Since he lost his job as a toy designer in March, Daniel Brennan has been holding things together through a combination of aid money and loan relief programs. A six-month forbearance on federal student loan collections reduced his monthly expenses by $280.
Brennan, who is separated and had moved into his own apartment shortly before the pandemic took root, gave up that apartment and returned to the house he owns in Willow Grove, Pennsylvania., with his soon-to-be ex. Their mortgage lender, Wells Fargo, let them defer their payments until at least the end of the year. Because interest still accrues, that will increase the total amount they owe over the life of the loan. That break, though, has given Brennan enough cash flow to stay current on his car loan and credit card bills and buy essentials like groceries and gas.

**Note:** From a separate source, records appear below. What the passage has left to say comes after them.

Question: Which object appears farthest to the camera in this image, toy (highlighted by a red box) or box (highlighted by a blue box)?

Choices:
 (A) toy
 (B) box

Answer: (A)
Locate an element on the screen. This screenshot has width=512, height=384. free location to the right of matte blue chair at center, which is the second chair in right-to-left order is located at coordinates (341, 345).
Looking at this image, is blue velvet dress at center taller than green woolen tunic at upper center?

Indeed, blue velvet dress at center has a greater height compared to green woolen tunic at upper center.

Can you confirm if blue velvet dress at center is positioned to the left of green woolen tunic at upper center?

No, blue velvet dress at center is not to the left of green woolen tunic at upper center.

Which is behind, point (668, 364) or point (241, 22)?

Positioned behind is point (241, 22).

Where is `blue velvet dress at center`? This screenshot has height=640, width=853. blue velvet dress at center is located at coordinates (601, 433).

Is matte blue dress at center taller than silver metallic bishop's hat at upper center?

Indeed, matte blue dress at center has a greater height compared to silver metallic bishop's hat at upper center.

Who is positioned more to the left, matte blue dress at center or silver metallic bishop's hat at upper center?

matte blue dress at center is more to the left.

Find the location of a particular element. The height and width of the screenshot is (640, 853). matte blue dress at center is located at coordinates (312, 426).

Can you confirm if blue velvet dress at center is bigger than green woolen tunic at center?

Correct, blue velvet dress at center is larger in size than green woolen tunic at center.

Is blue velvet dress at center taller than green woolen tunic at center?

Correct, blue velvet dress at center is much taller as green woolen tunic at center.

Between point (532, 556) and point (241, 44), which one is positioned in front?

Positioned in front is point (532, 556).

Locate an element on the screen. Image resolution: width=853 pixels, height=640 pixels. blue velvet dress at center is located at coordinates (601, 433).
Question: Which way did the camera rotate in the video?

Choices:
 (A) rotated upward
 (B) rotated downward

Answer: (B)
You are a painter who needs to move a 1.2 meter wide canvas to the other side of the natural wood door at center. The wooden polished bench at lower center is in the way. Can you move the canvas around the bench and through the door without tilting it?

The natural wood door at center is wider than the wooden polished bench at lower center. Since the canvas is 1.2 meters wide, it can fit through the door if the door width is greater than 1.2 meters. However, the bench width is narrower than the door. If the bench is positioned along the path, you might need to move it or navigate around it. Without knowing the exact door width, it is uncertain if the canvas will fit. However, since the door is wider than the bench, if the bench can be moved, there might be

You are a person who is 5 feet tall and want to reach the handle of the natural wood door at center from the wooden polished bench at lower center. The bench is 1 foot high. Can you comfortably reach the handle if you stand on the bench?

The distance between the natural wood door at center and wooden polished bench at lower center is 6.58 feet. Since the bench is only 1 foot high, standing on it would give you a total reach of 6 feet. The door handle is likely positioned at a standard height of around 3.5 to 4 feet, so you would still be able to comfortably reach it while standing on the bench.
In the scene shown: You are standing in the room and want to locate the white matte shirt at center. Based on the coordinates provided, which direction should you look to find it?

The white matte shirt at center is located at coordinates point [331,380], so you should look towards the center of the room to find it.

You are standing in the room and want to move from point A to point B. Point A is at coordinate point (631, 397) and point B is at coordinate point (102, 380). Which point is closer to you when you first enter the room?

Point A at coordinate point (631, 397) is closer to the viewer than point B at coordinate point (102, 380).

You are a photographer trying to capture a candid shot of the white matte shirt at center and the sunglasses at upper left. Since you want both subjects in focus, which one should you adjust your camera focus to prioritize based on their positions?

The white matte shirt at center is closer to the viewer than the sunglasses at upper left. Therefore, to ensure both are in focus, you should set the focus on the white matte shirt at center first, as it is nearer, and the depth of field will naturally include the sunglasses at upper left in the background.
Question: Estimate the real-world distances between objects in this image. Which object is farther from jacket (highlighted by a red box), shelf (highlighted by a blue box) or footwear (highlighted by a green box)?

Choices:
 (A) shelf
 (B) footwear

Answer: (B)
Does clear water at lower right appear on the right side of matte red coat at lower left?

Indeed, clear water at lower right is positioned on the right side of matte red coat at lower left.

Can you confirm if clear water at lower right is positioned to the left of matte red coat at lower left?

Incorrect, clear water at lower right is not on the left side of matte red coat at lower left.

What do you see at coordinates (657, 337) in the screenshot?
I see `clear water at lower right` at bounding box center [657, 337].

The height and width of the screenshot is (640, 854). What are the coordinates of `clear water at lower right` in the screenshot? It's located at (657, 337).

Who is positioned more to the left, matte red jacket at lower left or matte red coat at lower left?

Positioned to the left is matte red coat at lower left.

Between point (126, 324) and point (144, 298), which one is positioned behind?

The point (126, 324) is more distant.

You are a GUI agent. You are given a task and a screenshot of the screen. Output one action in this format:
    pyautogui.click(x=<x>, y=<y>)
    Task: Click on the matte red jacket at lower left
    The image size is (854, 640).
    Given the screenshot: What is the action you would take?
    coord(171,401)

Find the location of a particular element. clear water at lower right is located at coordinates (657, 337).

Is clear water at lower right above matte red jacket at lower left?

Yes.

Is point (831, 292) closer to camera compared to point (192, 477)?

Even as the swell in household liquidity provided by the government’s relief efforts starts to ebb and spending picks up again, creditors remain optimistic about consumers’ ability to keep up with their bills. The personal savings rate soared this spring, peaking in April, when Americans stockpiled $6.4 trillion — about a third of their disposable income. It has declined since, but stayed far higher than it was a year ago, according to the latest government data.
Credit card spending nose-dived, thanks in part to the reduced temptations of a locked-down economy.
The average American credit score has also steadily increased this year, reaching a record 711 in July, according to FICO.